Edit: Also there's a ton of them, this lists a couple: https://www.kernel.org/doc/html/latest/arm64/cpu-feature-reg...

It makes good sense for the OS to abstract this for a few reasons:

- You'll get into trouble when migrating a process between cores in heterogeneous environments (having cores that support different ISA extensions is relatively uncommon today, but Intel has already announced some, and people have gotten into trouble in the past with e.g. reading cacheline sizes when big and little cores used different values).

- This can be a pretty slow operation on some platforms, and the system can make it more efficient by caching it (and can provide additional capabilities information that may not have existed on older CPUs so that there's a uniform interface).
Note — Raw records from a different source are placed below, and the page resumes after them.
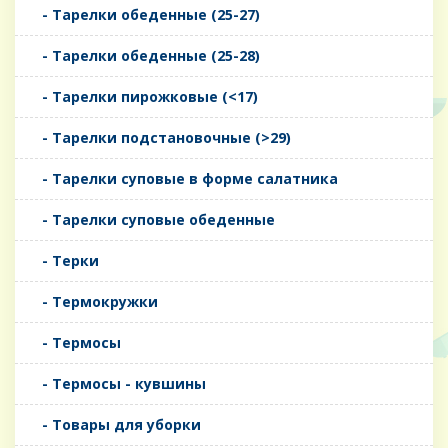
- Тарелки обеденные (25-27)
- Тарелки обеденные (25-28)
- Тарелки пирожковые (<17)
- Тарелки подстановочные (>29)
- Тарелки суповые в форме салатника
- Тарелки суповые обеденные
- Терки
- Термокружки
- Термосы
- Термосы - кувшины
- Товары для уборки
I remember when that came up–I still don't understand how you are supposed to support a process that has queried the kernel for some feature ("can I use SVE2?"), gets an affirmative response, starts using that, and midway gets migrated to another core that doesn't support those instructions? Either you're going to either have the same extensions on all the cores, or lie about it by presenting the lowest common denominator to each of them…although I guess if you did want to do that, you'd want the kernel to be able to fake this from the start.
One approach could be that the OS pins the process or threads to cores that support the features that were queried for.

i.e: If a process asks "can I use SVE2" and gets a yes, the OS doesn't move it to any core for which that isn't true.

Right, but as I mentioned here: https://news.ycombinator.com/item?id=23835764 (and last month: https://news.ycombinator.com/item?id=23481049) every process is going to ask this…
Ah, that's very a good point.
Alternatively, an invalid instruction fault is signaled, handled by the OS, which activates the core capable of that instruction and migrates the process there. Not cheap, but I would expect that to happen rarely, if the lesser core is only used during low-power operation.
Yeah, but that means that every process is going to forced to run on the big core the moment that you call into libc's vectorized string functions…
There are similar issues for any suspend-able and/or hot-swappable system. An extension to process signals should be created to inform them that a system-context change has occurred. Clock timestamps, features, all assumptions should be invalidated.
Yeah, but then programs have to know about that. Up until now the general assumption has been that context switches are largely transparent…
I think Intel is going the lie about it route for their first “hybrid” chip.
Nah, they just disable all the features that aren't shared by the little cores.
That's the "lie about it" route I mentioned above.